EXERCISE 1:
According to the Hive bug report, which Hive versions are affected?
EXERCISE 2:
In the Hive bug report's query, how does the inner select decide the value of app_id?

JoneZhang created HIVE-12716:
--------------------------------

             Summary: Hive on Spark map-join throw NullPointerException
                 Key: HIVE-12716
                 URL: https://issues.apache.org/jira/browse/HIVE-12716
             Project: Hive
          Issue Type: Bug
    Affects Versions: 1.2.1, 1.1.1
            Reporter: JoneZhang


The query is 
set hive.execution.engine=spark;
select
t3.pcid,channel,version,ip,hour,app_id,app_name,app_apk,app_version,app_type,dwl_tool,dwl_status,err_type,dwl_store,dwl_maxspeed,dwl_minspeed,dwl_avgspeed,last_time,dwl_num,
(case when t4.cnt is null then 0 else 1 end) as is_evil
from
(select /*+mapjoin(t2)*/
pcid,channel,version,ip,hour,
(case when t2.app_id is null then t1.app_id else t2.app_id end) as app_id,
t2.name as app_name,
app_apk,
app_version,app_type,dwl_tool,dwl_status,err_type,dwl_store,dwl_maxspeed,dwl_minspeed,dwl_avgspeed,last_time,dwl_num
from
t_ed_soft_downloadlog_molo t1 left outer join t_rd_soft_app_pkg_name t2 on 
(lower(t1.app_apk) = lower(t2.package_id) and t1.ds = 20151217 and t2.ds = 
20151217)

RECORD LIST:
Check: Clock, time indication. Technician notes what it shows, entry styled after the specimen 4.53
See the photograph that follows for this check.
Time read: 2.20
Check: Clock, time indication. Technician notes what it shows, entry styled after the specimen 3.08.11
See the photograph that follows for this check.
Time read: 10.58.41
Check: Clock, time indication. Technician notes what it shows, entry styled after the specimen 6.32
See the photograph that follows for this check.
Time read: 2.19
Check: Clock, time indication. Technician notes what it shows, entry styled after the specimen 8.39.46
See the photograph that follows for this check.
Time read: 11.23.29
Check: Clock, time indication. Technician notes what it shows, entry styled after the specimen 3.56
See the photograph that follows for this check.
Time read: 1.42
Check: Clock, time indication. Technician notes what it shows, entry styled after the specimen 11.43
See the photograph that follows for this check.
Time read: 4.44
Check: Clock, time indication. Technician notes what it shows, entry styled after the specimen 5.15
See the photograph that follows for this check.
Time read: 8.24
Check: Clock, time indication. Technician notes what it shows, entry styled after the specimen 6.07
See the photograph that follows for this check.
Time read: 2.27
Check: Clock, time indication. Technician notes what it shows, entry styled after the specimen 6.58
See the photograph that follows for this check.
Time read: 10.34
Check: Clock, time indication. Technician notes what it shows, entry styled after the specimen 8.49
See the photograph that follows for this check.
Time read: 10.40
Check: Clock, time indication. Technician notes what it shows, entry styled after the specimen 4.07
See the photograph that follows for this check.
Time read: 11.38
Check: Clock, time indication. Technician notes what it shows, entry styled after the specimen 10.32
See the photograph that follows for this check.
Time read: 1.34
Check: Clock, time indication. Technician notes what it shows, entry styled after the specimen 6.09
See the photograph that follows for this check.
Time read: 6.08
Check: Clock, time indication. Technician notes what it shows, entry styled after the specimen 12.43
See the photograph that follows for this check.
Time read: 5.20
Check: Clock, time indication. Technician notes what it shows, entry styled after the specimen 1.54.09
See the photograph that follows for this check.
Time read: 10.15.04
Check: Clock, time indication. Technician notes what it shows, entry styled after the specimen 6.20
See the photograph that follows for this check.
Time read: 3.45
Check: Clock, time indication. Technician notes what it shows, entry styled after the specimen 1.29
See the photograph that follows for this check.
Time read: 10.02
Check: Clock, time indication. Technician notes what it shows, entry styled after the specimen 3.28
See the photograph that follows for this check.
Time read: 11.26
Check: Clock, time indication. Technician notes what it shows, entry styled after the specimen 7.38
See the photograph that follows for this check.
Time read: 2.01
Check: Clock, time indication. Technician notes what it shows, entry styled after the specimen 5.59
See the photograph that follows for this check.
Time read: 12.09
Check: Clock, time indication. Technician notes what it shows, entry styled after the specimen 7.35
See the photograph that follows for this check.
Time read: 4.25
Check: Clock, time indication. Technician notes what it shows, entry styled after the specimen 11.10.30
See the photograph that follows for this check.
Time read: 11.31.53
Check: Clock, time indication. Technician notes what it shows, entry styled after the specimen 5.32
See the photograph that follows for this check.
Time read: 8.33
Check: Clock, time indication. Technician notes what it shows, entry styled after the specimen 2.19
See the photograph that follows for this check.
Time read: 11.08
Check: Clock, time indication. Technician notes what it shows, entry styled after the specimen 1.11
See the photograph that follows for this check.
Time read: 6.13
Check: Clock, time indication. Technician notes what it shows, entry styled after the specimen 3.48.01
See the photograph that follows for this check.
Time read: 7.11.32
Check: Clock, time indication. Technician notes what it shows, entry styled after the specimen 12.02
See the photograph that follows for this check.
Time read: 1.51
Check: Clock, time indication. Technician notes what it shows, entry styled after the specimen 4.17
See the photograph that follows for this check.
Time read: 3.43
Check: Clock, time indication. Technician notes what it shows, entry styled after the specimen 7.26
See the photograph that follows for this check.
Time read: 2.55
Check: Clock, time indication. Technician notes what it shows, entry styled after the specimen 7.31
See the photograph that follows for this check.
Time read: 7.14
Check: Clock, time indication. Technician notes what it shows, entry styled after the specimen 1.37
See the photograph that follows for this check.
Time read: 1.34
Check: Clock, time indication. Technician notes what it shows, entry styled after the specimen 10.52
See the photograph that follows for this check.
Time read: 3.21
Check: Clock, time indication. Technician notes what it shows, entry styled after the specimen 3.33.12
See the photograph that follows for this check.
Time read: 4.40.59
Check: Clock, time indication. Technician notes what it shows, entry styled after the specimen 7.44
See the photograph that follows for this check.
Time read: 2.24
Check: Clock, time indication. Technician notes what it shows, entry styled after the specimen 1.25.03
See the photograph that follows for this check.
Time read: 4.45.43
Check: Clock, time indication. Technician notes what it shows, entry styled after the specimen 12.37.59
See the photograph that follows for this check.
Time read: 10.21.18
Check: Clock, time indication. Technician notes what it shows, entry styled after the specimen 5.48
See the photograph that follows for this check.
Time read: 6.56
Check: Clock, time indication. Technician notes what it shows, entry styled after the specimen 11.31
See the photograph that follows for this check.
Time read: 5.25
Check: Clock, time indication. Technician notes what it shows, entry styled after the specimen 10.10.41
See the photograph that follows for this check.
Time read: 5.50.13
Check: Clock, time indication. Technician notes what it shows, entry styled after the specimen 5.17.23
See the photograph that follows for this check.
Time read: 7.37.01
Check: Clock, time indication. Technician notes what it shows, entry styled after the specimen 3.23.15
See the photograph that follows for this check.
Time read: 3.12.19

OUTPUT 1:
Versions 1.2.1 and 1.1.1.

OUTPUT 2:
A CASE expression checks t2.app_id. If t2.app_id is null, the query uses t1.app_id; otherwise it uses t2.app_id.